:: WORK ORDER ::
Check each line of the data for "curve" and select those that have it.

:: DATA EXTRACTS ::
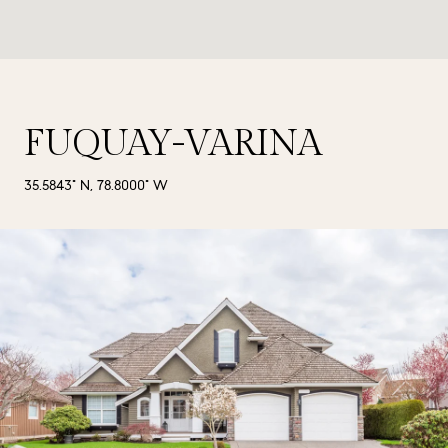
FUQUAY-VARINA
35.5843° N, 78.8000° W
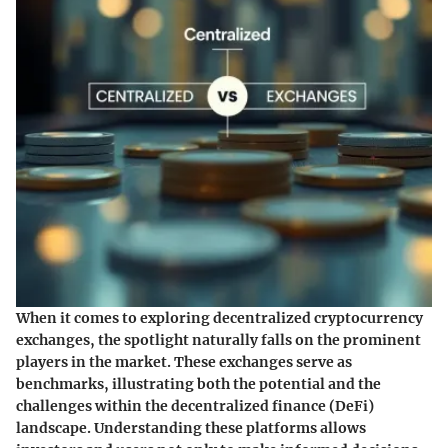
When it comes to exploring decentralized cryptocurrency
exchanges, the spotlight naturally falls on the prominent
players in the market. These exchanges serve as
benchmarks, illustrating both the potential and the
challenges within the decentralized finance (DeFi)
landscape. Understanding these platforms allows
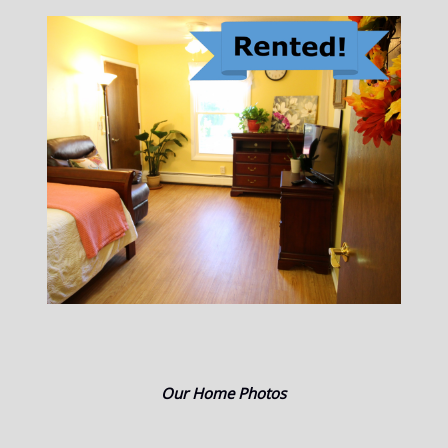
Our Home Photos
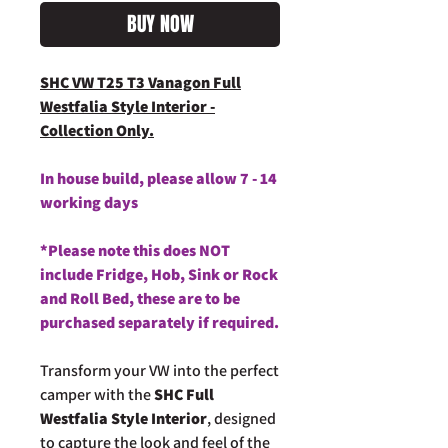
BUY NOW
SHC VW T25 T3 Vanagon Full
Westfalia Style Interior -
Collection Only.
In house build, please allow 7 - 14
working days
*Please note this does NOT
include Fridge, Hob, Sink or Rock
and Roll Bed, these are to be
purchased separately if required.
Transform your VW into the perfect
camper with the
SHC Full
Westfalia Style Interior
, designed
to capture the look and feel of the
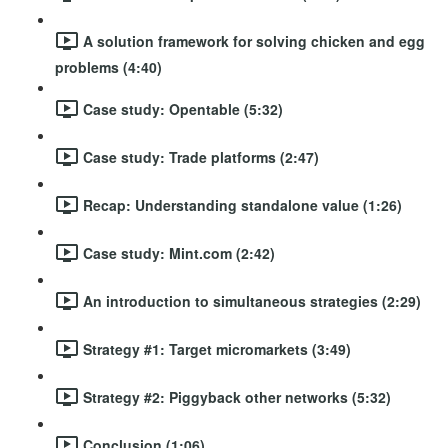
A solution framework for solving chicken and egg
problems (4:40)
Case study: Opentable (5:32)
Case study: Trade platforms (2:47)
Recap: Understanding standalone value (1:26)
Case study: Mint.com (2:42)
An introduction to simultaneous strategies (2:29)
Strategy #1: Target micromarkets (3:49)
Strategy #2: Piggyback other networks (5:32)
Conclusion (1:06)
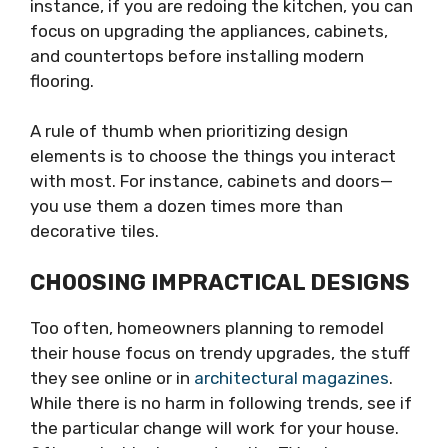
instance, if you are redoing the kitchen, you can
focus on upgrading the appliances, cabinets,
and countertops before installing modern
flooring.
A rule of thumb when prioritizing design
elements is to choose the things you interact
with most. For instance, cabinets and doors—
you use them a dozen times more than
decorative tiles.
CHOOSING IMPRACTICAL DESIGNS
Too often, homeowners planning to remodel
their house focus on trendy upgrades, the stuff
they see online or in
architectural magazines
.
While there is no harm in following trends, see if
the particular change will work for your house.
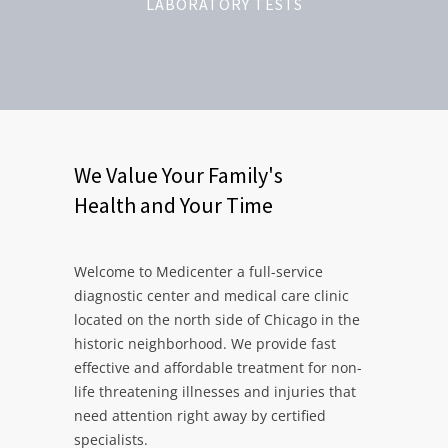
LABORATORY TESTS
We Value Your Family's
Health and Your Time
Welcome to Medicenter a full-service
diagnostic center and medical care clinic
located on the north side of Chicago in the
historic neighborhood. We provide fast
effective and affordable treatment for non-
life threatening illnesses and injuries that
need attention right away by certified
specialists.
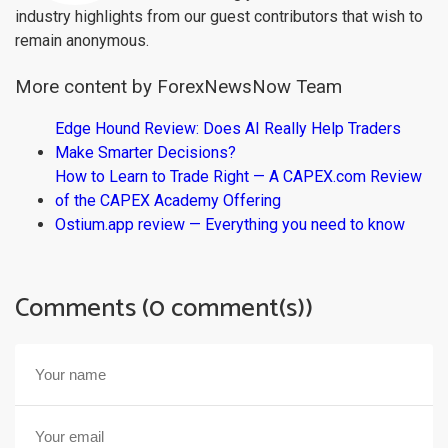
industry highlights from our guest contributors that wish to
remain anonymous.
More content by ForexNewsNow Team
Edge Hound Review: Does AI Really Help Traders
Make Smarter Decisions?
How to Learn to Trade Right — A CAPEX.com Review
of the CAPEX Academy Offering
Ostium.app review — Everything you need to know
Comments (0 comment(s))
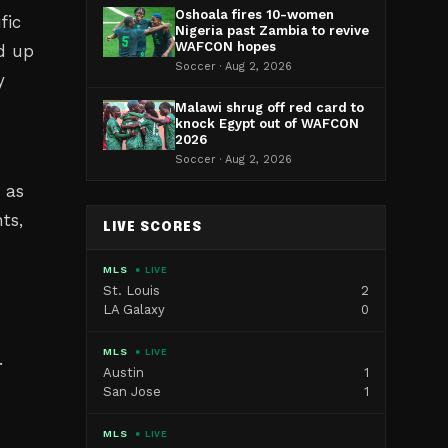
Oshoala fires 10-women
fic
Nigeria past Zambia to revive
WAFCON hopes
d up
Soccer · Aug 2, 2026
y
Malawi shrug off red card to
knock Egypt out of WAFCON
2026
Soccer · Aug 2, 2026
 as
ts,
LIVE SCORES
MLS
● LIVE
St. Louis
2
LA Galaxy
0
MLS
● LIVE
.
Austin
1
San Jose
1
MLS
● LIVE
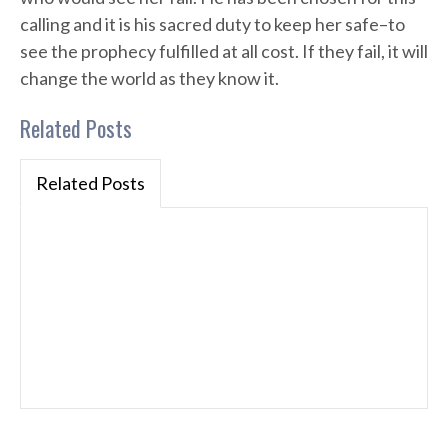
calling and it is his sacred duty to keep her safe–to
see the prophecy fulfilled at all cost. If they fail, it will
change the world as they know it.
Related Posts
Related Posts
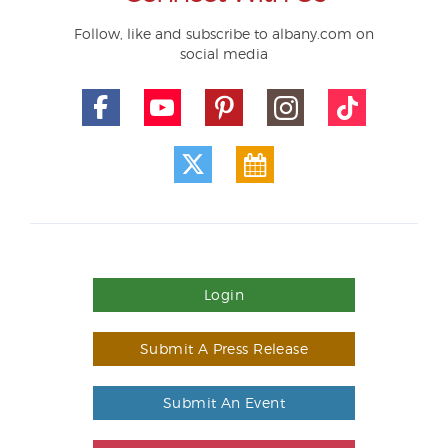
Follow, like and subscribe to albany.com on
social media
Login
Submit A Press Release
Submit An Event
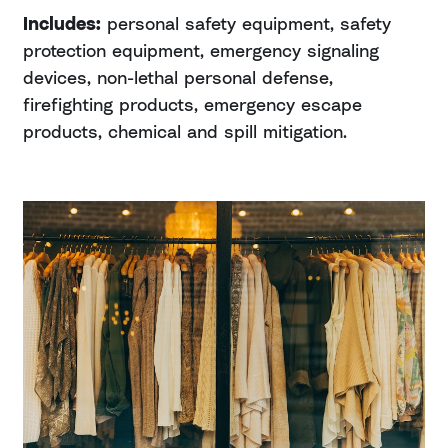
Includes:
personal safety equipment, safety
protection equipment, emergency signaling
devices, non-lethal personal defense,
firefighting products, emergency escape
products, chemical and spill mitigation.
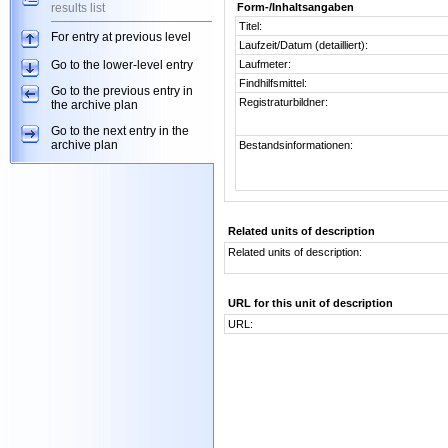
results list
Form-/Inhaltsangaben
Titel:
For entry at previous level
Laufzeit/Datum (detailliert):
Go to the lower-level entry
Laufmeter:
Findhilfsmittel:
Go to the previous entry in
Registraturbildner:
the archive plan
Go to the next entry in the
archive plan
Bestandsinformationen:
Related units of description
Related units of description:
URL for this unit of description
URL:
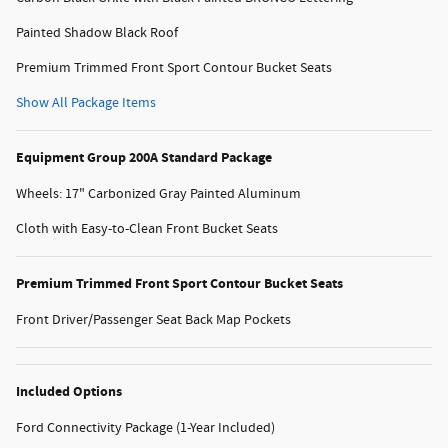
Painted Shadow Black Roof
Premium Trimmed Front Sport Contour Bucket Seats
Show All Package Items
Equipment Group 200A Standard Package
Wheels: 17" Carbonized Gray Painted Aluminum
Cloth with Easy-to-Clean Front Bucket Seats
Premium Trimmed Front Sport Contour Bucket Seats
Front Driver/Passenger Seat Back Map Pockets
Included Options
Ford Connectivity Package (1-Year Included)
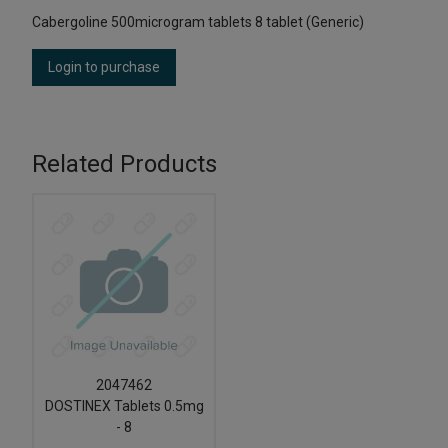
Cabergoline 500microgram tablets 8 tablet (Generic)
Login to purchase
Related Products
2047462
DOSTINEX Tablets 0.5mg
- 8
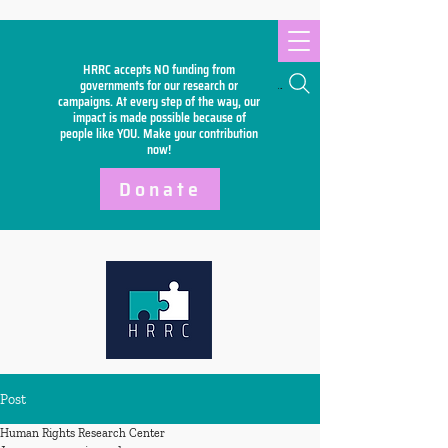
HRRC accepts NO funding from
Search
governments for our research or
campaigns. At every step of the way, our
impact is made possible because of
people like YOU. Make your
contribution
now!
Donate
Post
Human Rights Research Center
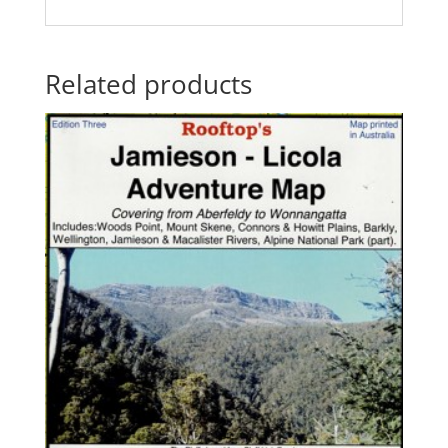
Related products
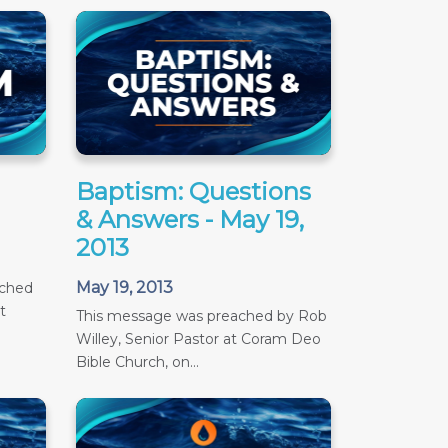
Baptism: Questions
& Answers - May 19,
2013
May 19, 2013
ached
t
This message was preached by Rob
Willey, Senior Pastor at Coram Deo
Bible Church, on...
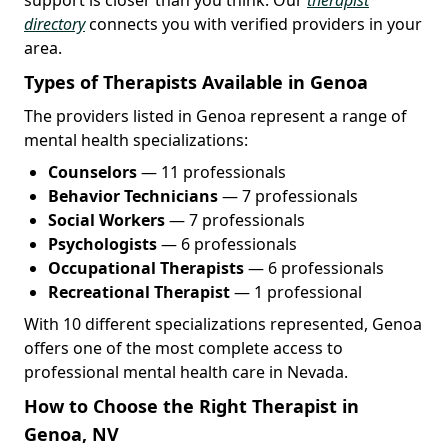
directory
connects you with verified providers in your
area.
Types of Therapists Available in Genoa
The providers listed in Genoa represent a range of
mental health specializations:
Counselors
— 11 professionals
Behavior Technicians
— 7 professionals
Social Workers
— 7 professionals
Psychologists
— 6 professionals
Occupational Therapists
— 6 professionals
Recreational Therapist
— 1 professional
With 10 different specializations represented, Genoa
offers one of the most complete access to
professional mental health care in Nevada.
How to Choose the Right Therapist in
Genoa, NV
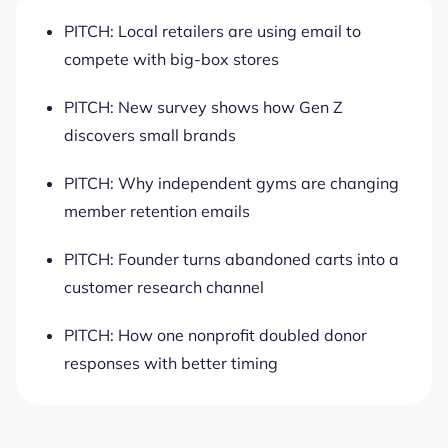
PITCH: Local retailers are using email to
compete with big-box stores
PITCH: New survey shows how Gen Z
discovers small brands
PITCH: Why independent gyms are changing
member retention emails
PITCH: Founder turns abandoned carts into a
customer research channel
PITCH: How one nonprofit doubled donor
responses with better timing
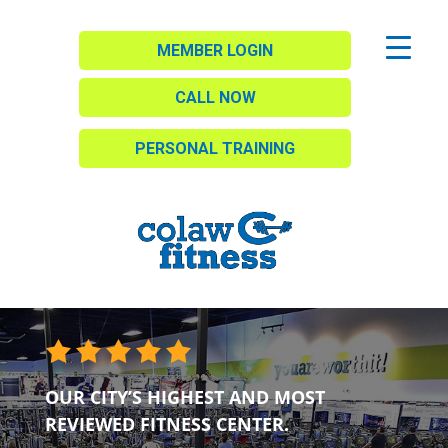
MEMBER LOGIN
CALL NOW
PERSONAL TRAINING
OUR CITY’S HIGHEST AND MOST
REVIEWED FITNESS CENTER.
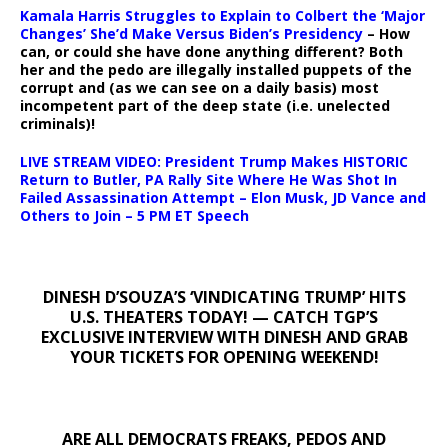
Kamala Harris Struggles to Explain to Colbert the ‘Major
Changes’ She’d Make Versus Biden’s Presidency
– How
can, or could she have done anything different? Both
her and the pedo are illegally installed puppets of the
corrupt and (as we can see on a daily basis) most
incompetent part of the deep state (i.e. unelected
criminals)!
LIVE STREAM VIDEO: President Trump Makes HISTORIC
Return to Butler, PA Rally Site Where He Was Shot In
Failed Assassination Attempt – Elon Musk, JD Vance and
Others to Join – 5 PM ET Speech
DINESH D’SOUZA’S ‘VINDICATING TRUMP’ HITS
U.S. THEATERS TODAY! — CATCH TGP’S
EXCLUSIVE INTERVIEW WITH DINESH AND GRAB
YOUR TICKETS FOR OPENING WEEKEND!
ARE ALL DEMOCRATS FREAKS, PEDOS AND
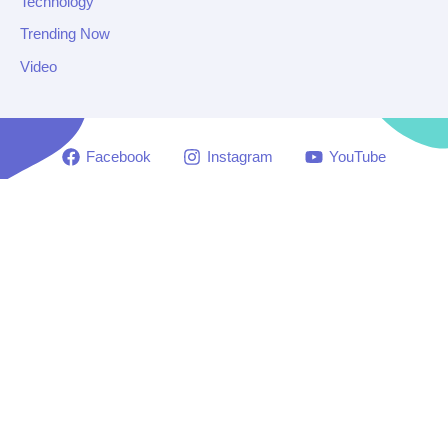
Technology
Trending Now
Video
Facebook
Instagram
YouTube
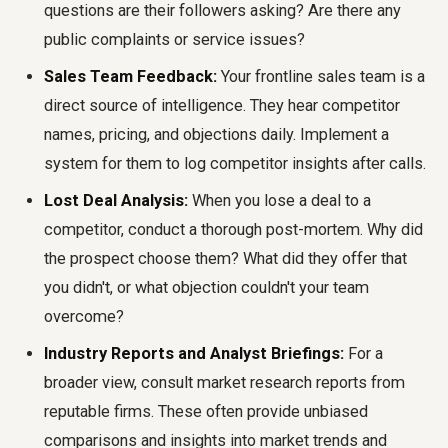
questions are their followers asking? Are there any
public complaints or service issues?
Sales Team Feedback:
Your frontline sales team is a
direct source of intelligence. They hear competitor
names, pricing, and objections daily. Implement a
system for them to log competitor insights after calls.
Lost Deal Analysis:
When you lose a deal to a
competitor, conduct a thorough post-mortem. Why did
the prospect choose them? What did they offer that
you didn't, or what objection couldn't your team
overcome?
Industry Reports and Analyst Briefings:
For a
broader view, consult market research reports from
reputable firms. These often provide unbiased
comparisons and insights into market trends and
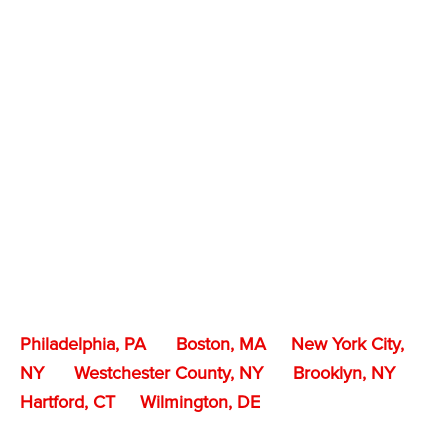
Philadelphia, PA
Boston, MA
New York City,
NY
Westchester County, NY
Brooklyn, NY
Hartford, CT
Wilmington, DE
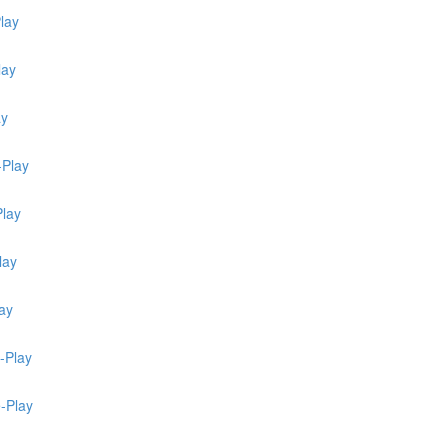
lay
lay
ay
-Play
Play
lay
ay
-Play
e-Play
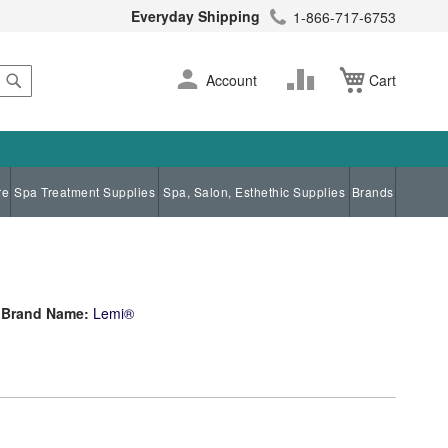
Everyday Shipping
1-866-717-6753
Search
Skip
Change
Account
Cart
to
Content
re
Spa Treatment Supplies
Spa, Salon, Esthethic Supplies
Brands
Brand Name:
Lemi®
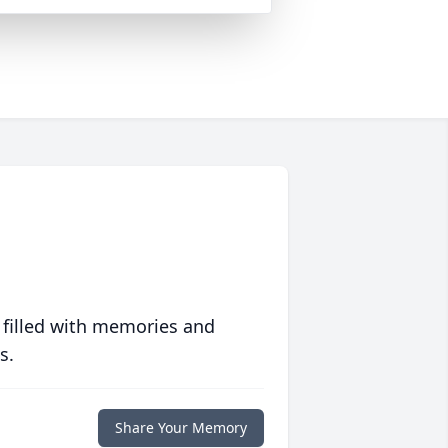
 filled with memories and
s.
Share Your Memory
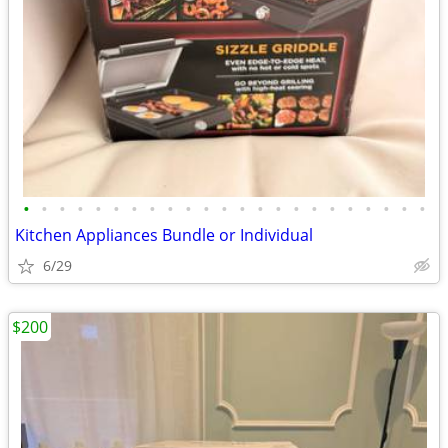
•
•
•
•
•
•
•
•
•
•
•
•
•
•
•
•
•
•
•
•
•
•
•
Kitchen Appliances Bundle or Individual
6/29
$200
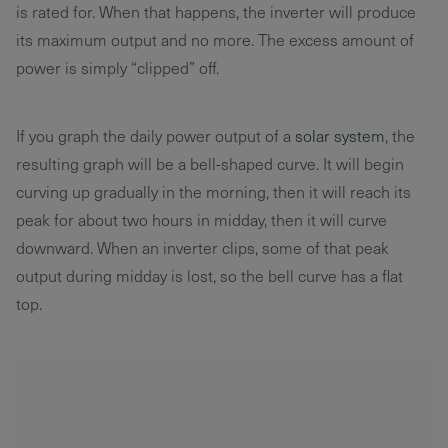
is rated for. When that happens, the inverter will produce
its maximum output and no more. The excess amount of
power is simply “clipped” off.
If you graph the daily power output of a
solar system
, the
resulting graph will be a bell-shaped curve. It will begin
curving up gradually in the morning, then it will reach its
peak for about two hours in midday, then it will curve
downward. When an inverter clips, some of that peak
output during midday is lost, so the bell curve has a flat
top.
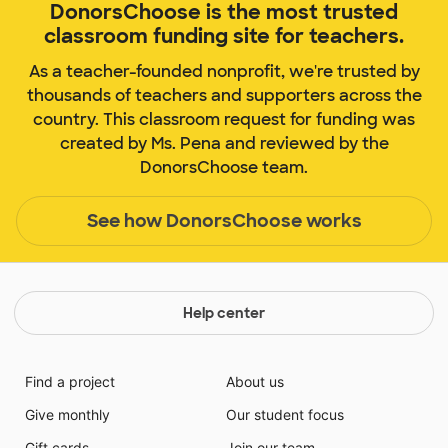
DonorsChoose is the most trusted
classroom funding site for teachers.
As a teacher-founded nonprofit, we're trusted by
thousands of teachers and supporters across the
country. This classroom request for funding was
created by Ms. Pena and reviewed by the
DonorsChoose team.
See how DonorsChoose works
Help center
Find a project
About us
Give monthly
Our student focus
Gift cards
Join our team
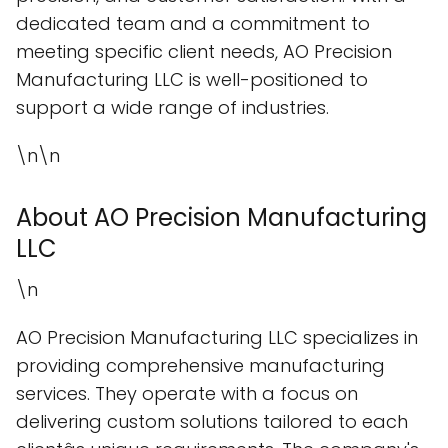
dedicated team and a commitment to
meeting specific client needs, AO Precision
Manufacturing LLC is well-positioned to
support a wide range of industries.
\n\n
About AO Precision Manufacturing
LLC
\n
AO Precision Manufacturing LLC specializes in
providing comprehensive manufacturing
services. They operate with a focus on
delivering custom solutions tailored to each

:: EXPECTED ANSWER ::
resulting graph will be a bell-shaped curve. It will begin
peak for about two hours in midday, then it will curve
output during midday is lost, so the bell curve has a flat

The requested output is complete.